Travelling by airline takes a bit of planning. When you call for a reservation, do NOT mention your service dog. Airlines have been known to say that a flight is full when someone has said they are bringing their service dog with them. Get your reservation, with a confirmation number.

If you would like to sit in bulkhead seating, which may or may not have more legroom, call the airline back in 30 minutes or so, and tell them that you are bringing your service dog with you. You ONLY need to do this if you are requesting bulkhead seating.

The Air Carriers Accessibility Act (ACAA) requires that the airlines get 24 hours notice for requests of bulkhead seating, and 48 hours notice for an onboard wheelchair to use an inaccessible lavatory. Except for the bulkhead seating issue, you will need to contact the airline 48 hours in advance. My suggestion is to tell the airline after you have your confirmation number, just call them back. This way you don't have to remember to call them 24 or 48 hours before your flight. However, you do NOT have to sit in bulkhead if you don't want to. Many persons with guide dogs prefer to sit in regular coach seating. The airlines, however, are taking the ACAA to the extreme, in demanding that passengers sit in bulkhead whether they want to or not. However, airlines can restrict seating in the following case: "Carriers must permit a service animal to accompany a traveler with a disability to any seat in which the person sits, unless the animal obstructs an aisle or other area that must remain clear in order to facilitate an emergency evacuation, in which case the passenger will be assigned another seat."

In regards to restricted seating, the ACAA says, "Airlines may not keep anyone out of a seat on the basis of disabilty, or require anyone to sit in a particular seat on the basis of disability, except as an FAA safety rule requires. FAA's rule on exit row seating says that carriers may place in exit rows only persons who can perform a series of functions necessary in an emergency evacuation." The airlines may also move a passenger "If a service animal cannot be accommodated at the passenger's assigned seat, the carrier shall offer to move the passenger to an alternative seat that can accommodate the animal."

Airlines have consistantly turned their bulkhead seating into exit row seating, therefore, reducing the places that a disabled person can sit with their service dog. And airlines expect you to place your feet, or allow others to place their feet on your dog when they fly, by seating people in seats next to you, or making you put your dog right where YOUR feet go. This is NOT allowed, and you should never do this. If the airline has bulkhead seating that doesn't give you enough room for your dog, or the bulkhead seating is unavailable due to it being an exit row, demand to speak with the CRO and ask that the airline NOT place anyone next to you (could be the two seats in your row, even and if they won't do that, then ask to be moved to first class. It's not YOUR fault the airlines are deliberately reducing bulkhead seating space, and trying to make it so a disabled person has to place their dog in an uncomfortable position.

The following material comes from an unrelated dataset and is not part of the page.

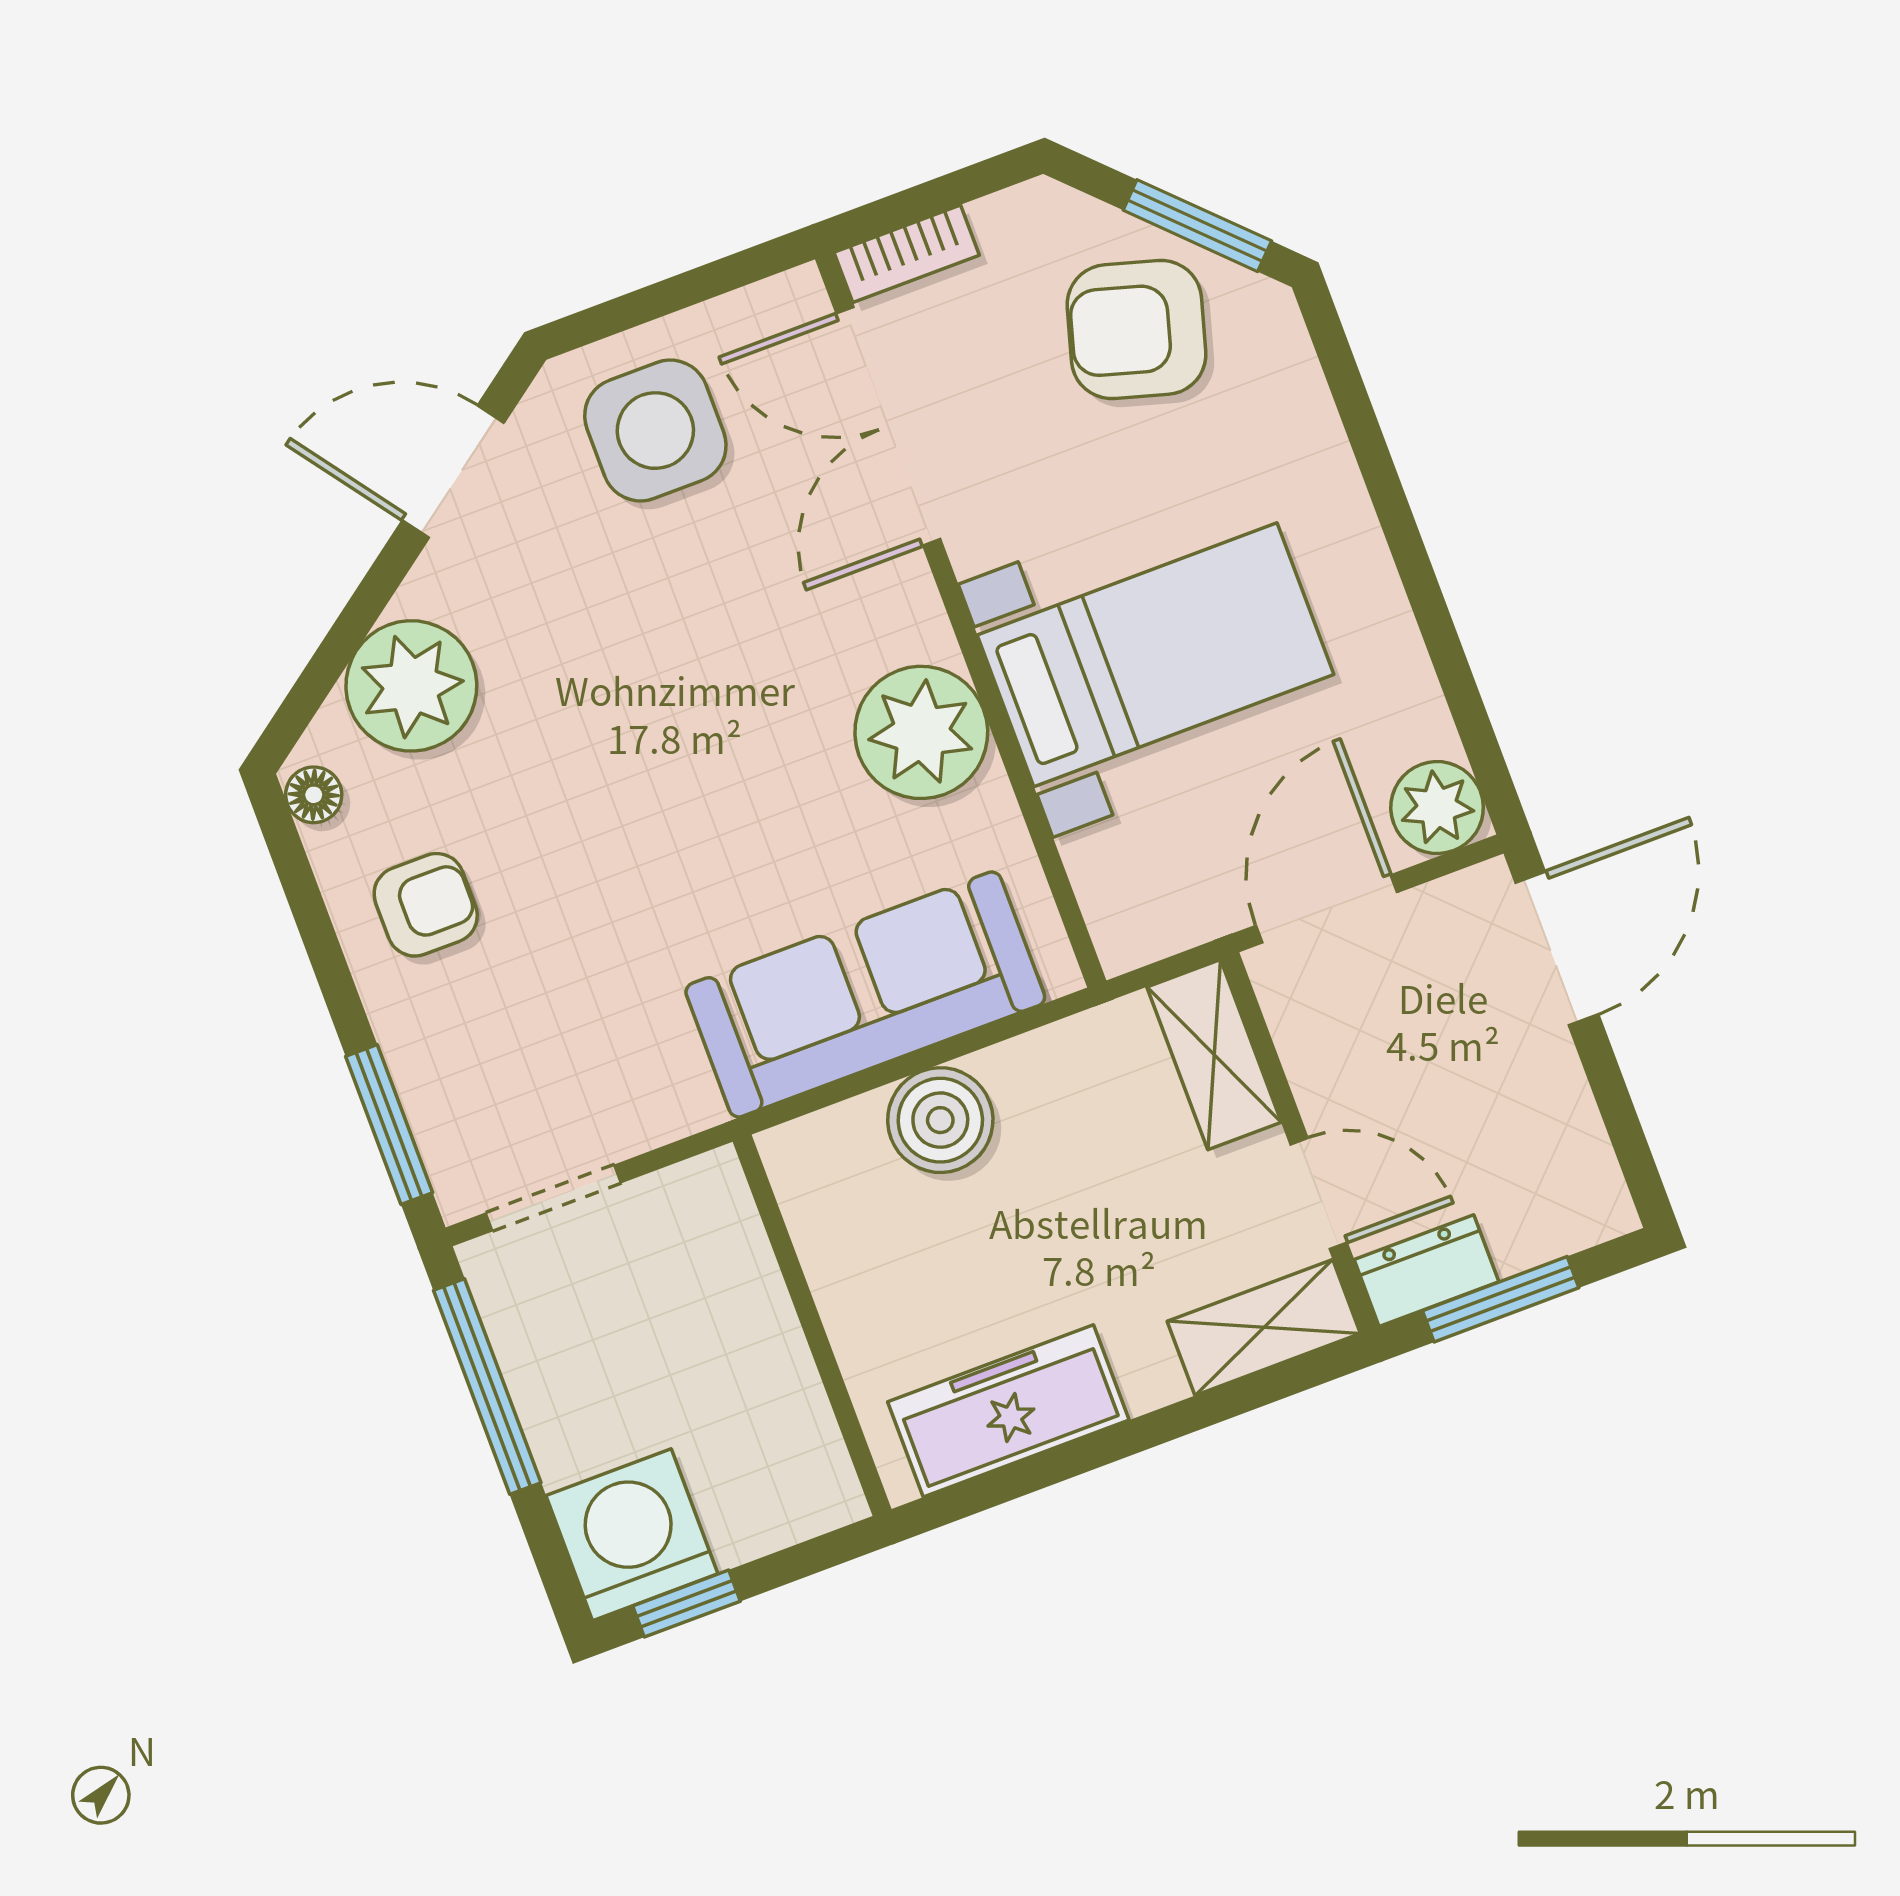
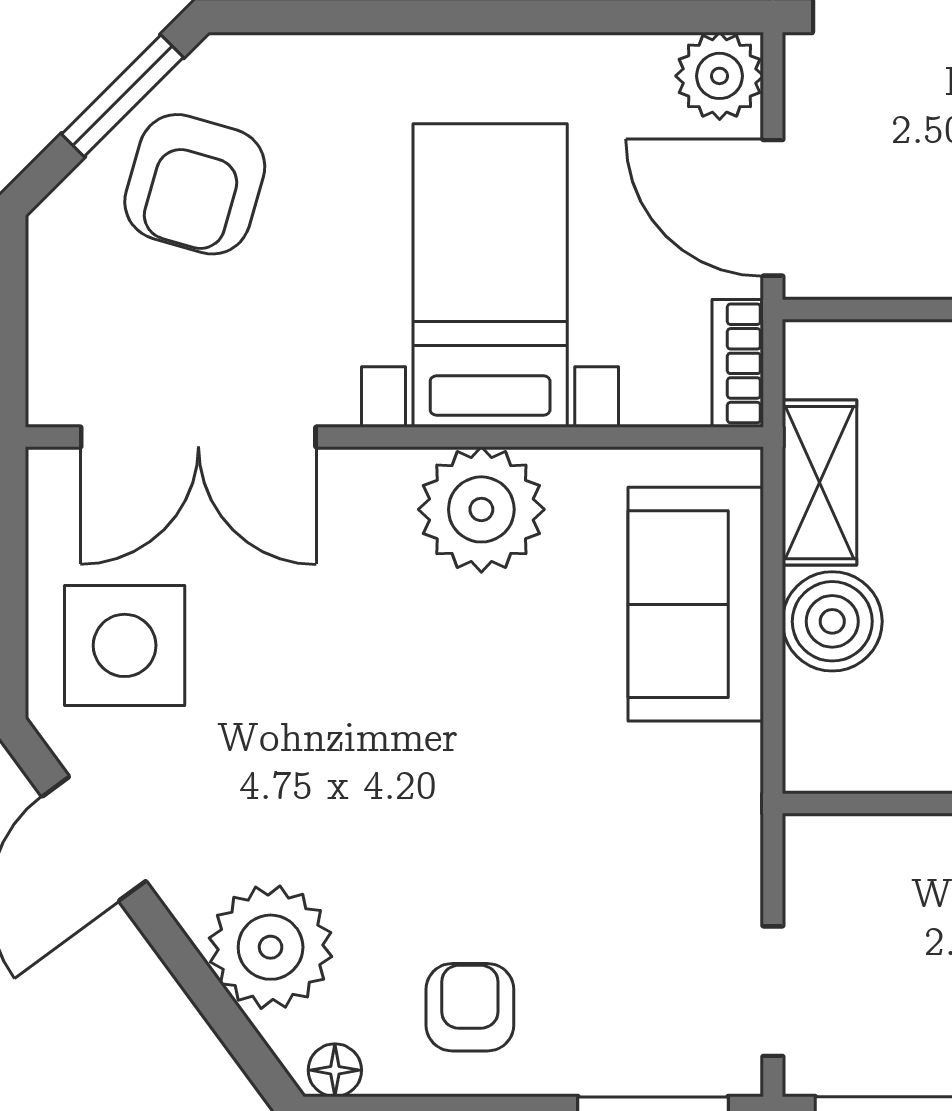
bookcase: (907, 254) -> (738, 363), moved, turned 180
sofa: (865, 994) -> (696, 604), width x0.73
shelving: (1214, 1055) -> (820, 483), moved, turned 90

If the airline refuses, contact me and we can deal with the issue at a later date. Unfortunately, the ACAA doesn't give the provision that attorney's fees are paid by the losing party, so most disabled won't be able to afford to sue the airlines and the airlines KNOW this, and take advantage of it.

If you're going to be sitting in regular coach, or first class, you can just show up at the airport with your dog. The ACAA says that "Carriers must permit dog guides or other service animals with appropriate identification to accompany an individual with a disability on a flight. Identification may include cards or other documentation, presence of a harness or markings on a harness, tags, or the credible verbal assurance of the passenger using the animal." This means they can not demand an ID card if your dog is dressed in a harness, or cape, or if you tell them the dog is a service dog. However, if you have a psychiatric disability, the ACAA does allow airlines to ask for a letter from your doctor stating you have a disability and that you require the presence of a animal for your well-being. This is if you have an emotional support animal ONLY, not if you have a service dog, trained to mitigate your disability. The airlines do not have the right to know what your disability is.

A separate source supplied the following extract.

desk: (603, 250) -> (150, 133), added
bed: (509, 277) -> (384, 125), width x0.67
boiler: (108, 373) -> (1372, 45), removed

People with disabilities have the right to pre board the aircraft prior to all other passengers. Airlines typically begin boarding 30 minutes before the scheduled flight time. Therefore to pre board and get settled with your service dog you should arrive at the gate no less than 40 minutes before flight time. You should inform the gate agent of your desire to pre board and then stay near the gate so that you can be located for pre boarding.

You do not need a health certificate for your service dog. These certificates are only required for dogs shipped as CARGO. This is an undue hardship to require such a certificate (which typically are only good for 10 days), when travelling in the US.

In passing through security checkpoints at airports, you must allow the airport personnel to either use a hand wand (if they have one) to pass over you, or to hand search you. This is for the safety of all persons in the airport, and even though you're disabled, you have to go through the same thing. Your dog is also supposed to be searched. If your dog is wearing detachable backpacks, remove them and put them through the X-Ray machine. If your dog has backpacks that can't be removed (without undressing the dog), request that the airport personnel do a hand check of your dog and his equipment. Many personnel will not want to touch your dog, but I demand it, because they need to know that they have to check EVERYONE.

The Transportation Security Administation has a page that addresses the security issue for those with disabilities.

Aircraft of more than 100 seats are required to provide priority in cabin storage space for at least one folding wheelchair. Smaller aircraft are also required to provide such in cabin storage if they have a closet large enough to hold a folded wheelchair. Wheelchairs have priority over all other luggage and items unless the aircraft has passengers on board with baggage stored in the closet from a prior stop on the flight. Wheelchair have priority over first class passengers' luggage and the luggage of the flight crew and the cabin crew.

Here is a PDF copy of the Air Carriers Act for download... Air Carrier Access Act. This requires Adobe Acrobat reader. Right click on it to save to your own computer.

Tips

If your dog hasn't flown before, then you should visit the airport and take your dog around to get him accustomed to the sounds and smells. Go to the airline that you will be flying on and ask if there is any way to let you and your dog onto a plane that is on the ground. Some airlines will do this, so you may go aboard and get your dog accustomed to the narrowness of the aisles, and such.

Bring a blanket with you for your dog to lay on, as the floors of aircraft can be cold. Provide your dog with a chew toy to occupy him during take off and landing, when the engine sounds are extremely loud.

Pack your dog's food in your luggage, with a 1 or 2 day supply in your carry on luggage, or in your dog's pack. Also consider using bottled water, so that your dog doesn't have problems with the local water (diarrhea).

Your mobility devices do not count against the two pieces of carry on luggage everyone is allowed to take on the plane. I have travelled with my service dog, a pair of crutches, my manual wheelchair, and cushion. On my dog, were backpacks, with a blanket, food, water, extra leashes, chew toys and treats.

Pre-board with your dog so you can get him settled before the other passengers board. Once he's on his blanket, give him a chew toy to play with while the other passengers board. He will most likely be interested in all the people going by, as this vehicle is like nothing he's ever seen before.

Dogs do not have the ear problems that humans have, so they don't need to chew anything when flying. The chew toy distracts them from the engine sounds and from the fact that the floor just tilted sharply!

Do not give your dog food and water in the morning, so that he won't have to potty, during the flight. Before you enter the airport, give your dog a chance to take care of business, and then check in. If you have connecting flights, make sure there is enough time for you to take your dog potty before your next flight leaves. Airline and airport personnel do not have to take your dog out for a walk, that is YOUR responsibility, however, I know many airline personnel that love to do so, and will ask you if they can.